Signaux d'alarme à ne jamais ignorer : sang dans les selles, amaigrissement inexpliqué, fièvre persistante ou réveil nocturne par la douleur. Ces symptômes nécessitent une consultation médicale urgente pour écarter d'autres pathologies.
Trois mécanismes qui expliquent cette alternance
1. Une motricité digestive en dents de scie
L'intestin ne se contracte pas de manière uniforme. Dans le SII-M, il oscille entre des phases hyperactives — qui accélèrent le transit et provoquent des diarrhées souvent matinales ou après les repas — et des phases hypoactives, où les contractions sont trop faibles pour faire avancer les selles, entraînant une constipation avec inconfort et sensation de blocage.
2. Une hypersensibilité viscérale amplifiée
Les personnes atteintes de SII-M présentent souvent une hyperalgésie viscérale : leurs intestins réagissent de manière exagérée à des stimuli qui seraient normaux pour d'autres. Un simple mouvement de gaz, une légère distension, et la douleur est perçue comme intense.

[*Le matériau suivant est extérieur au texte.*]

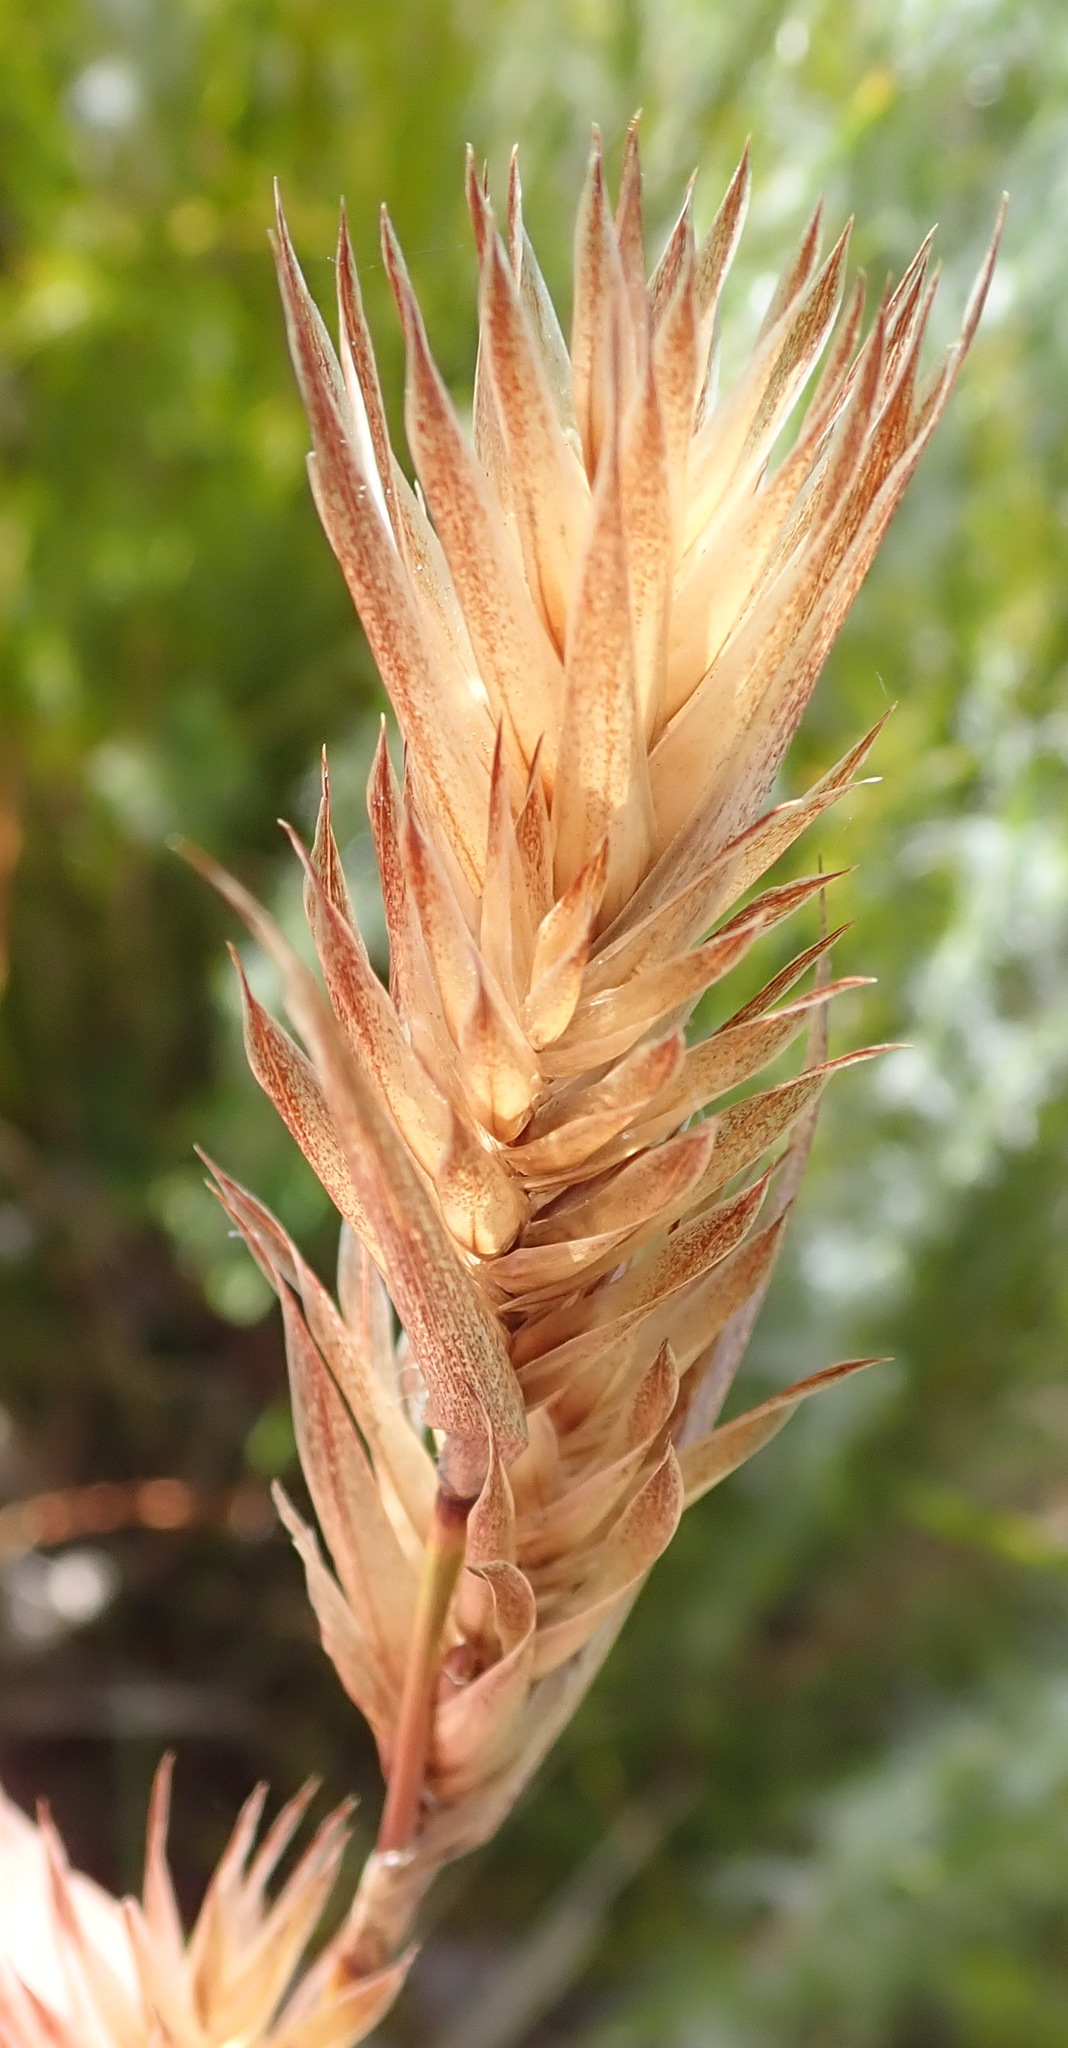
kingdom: Plantae
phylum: Tracheophyta
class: Liliopsida
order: Poales
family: Restionaceae
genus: Thamnochortus
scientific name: Thamnochortus glaber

Ce phénomène explique les crampes, la sensation de barre transversale et les ballonnements récurrents qui accompagnent les épisodes d'alternance.
3. L'axe intestin-cerveau déréglé
Le troisième pilier, et non des moindres : la connexion entre le cerveau et l'intestin. Le microbiote intestinal, les neurotransmetteurs et le système nerveux entérique communiquent en permanence avec le cerveau. Dans le SII-M, ces échanges sont perturbés. Le stress, l'anxiété et la dépression — fréquemment associés au SII — ne sont pas de simples conséquences : ils aggravent activement les symptômes en modifiant la motricité et la sensibilité intestinale.
Les symptômes du quotidien : bien plus que des selles irrégulières
Le SII-M ne se limite pas au transit. Près de 90 % des personnes concernées rapportent des symptômes associés :
- Ballonnements et flatulences persistants
- Crampes abdominales avant ou après les selles
- Fatigue chronique, souvent sous-estimée
- Maux de tête fréquents
- Troubles anxieux ou état d'hypersensibilité au stress
La sensation de vidange incomplète — l'impression que « ça n'a pas fini » même après être allé aux toilettes — est aussi très caractéristique et particulièrement inconfortable au quotidien.
Gérer le SII-M : une approche sur plusieurs fronts
Il n'existe pas de traitement curatif du SII-M. C'est une maladie chronique fonctionnelle, avec des périodes de crise et des phases d'accalmie. L'objectif est de réduire la fréquence et l'intensité des épisodes.
Les approches validées incluent :
- Antispasmodiques pour calmer les douleurs et crampes
- Laxatifs osmotiques (doux) en phase de constipation
- Antidiarrhéiques en phase de transit accéléré
- Modulateurs de la douleur viscérale pour l'hyperalgésie
- Gestion du stress : thérapies cognitivo-comportementales, cohérence cardiaque, pleine conscience — avec des résultats cliniquement documentés
- Suivi alimentaire : identifier les repas déclencheurs, notamment pour les diarrhées postprandiales
L'approche low-FODMAP, bien que non spécifiquement détaillée dans les recommandations officielles pour le SII-M, est fréquemment proposée en pratique clinique pour réduire la fermentation intestinale et les ballonnements associés.
Ce qu'il faut retenir
Le SII de type mixte est une réalité complexe, souvent invalidante, qui mérite d'être prise au sérieux — par les soignants comme par l'entourage. Comprendre ses mécanismes (motricité variable, hypersensibilité viscérale, axe intestin-cerveau) permet de mieux appréhender pourquoi les symptômes fluctuent et comment agir sur plusieurs leviers à la fois.
Si vous reconnaissez ce tableau clinique, parlez-en à un gastro-entérologue. Un suivi multidisciplinaire — médical, nutritionnel et psychologique — reste à ce jour l'approche la plus efficace pour retrouver une meilleure qualité de vie.